■ What is expected ■
In your reply, write out the records exactly, each line intact.

(Recorded data)
========
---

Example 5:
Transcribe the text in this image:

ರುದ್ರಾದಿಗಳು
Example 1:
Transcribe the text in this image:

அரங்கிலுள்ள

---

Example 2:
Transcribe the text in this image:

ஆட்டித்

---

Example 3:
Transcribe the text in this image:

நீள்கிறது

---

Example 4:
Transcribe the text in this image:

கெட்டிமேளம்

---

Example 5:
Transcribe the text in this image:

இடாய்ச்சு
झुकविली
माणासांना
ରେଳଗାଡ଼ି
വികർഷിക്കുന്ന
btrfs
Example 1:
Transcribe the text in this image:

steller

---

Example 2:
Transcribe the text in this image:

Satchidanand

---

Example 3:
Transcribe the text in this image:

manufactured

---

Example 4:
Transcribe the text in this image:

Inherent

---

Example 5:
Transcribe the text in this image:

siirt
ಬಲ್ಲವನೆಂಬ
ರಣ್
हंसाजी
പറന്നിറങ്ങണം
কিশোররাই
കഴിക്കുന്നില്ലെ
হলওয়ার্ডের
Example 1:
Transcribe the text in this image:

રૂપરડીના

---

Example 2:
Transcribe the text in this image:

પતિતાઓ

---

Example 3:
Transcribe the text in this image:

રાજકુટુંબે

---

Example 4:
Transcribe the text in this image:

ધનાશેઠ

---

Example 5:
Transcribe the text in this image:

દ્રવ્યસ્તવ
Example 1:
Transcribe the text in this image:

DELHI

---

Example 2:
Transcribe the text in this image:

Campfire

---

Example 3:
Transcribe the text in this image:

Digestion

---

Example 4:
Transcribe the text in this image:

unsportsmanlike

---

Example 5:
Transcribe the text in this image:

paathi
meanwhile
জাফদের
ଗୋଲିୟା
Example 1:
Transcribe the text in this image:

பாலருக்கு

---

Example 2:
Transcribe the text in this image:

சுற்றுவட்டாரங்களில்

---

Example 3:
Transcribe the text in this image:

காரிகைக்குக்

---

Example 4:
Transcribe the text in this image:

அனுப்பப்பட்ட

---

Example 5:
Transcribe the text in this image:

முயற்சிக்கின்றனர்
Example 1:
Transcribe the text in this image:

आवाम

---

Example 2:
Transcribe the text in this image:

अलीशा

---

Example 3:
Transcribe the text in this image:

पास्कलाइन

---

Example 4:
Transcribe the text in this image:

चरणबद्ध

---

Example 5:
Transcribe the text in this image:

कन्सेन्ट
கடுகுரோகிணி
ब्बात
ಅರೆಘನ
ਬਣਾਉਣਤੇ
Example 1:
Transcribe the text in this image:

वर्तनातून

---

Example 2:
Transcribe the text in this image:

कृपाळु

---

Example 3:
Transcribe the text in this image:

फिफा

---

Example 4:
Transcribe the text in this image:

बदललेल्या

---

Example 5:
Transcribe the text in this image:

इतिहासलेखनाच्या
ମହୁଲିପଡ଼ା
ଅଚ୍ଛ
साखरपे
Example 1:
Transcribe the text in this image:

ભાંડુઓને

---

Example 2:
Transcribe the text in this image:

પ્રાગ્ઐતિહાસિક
========
■ Task solution ■
---

Example 5:
Transcribe the text in this image:

ರುದ್ರಾದಿಗಳು
Example 1:
Transcribe the text in this image:

அரங்கிலுள்ள

---

Example 2:
Transcribe the text in this image:

ஆட்டித்

---

Example 3:
Transcribe the text in this image:

நீள்கிறது

---

Example 4:
Transcribe the text in this image:

கெட்டிமேளம்

---

Example 5:
Transcribe the text in this image:

இடாய்ச்சு
झुकविली
माणासांना
ରେଳଗାଡ଼ି
വികർഷിക്കുന്ന
btrfs
Example 1:
Transcribe the text in this image:

steller

---

Example 2:
Transcribe the text in this image:

Satchidanand

---

Example 3:
Transcribe the text in this image:

manufactured

---

Example 4:
Transcribe the text in this image:

Inherent

---

Example 5:
Transcribe the text in this image:

siirt
ಬಲ್ಲವನೆಂಬ
ರಣ್
हंसाजी
പറന്നിറങ്ങണം
কিশোররাই
കഴിക്കുന്നില്ലെ
হলওয়ার্ডের
Example 1:
Transcribe the text in this image:

રૂપરડીના

---

Example 2:
Transcribe the text in this image:

પતિતાઓ

---

Example 3:
Transcribe the text in this image:

રાજકુટુંબે

---

Example 4:
Transcribe the text in this image:

ધનાશેઠ

---

Example 5:
Transcribe the text in this image:

દ્રવ્યસ્તવ
Example 1:
Transcribe the text in this image:

DELHI

---

Example 2:
Transcribe the text in this image:

Campfire

---

Example 3:
Transcribe the text in this image:

Digestion

---

Example 4:
Transcribe the text in this image:

unsportsmanlike

---

Example 5:
Transcribe the text in this image:

paathi
meanwhile
জাফদের
ଗୋଲିୟା
Example 1:
Transcribe the text in this image:

பாலருக்கு

---

Example 2:
Transcribe the text in this image:

சுற்றுவட்டாரங்களில்

---

Example 3:
Transcribe the text in this image:

காரிகைக்குக்

---

Example 4:
Transcribe the text in this image:

அனுப்பப்பட்ட

---

Example 5:
Transcribe the text in this image:

முயற்சிக்கின்றனர்
Example 1:
Transcribe the text in this image:

आवाम

---

Example 2:
Transcribe the text in this image:

अलीशा

---

Example 3:
Transcribe the text in this image:

पास्कलाइन

---

Example 4:
Transcribe the text in this image:

चरणबद्ध

---

Example 5:
Transcribe the text in this image:

कन्सेन्ट
கடுகுரோகிணி
ब्बात
ಅರೆಘನ
ਬਣਾਉਣਤੇ
Example 1:
Transcribe the text in this image:

वर्तनातून

---

Example 2:
Transcribe the text in this image:

कृपाळु

---

Example 3:
Transcribe the text in this image:

फिफा

---

Example 4:
Transcribe the text in this image:

बदललेल्या

---

Example 5:
Transcribe the text in this image:

इतिहासलेखनाच्या
ମହୁଲିପଡ଼ା
ଅଚ୍ଛ
साखरपे
Example 1:
Transcribe the text in this image:

ભાંડુઓને

---

Example 2:
Transcribe the text in this image:

પ્રાગ્ઐતિહાસિક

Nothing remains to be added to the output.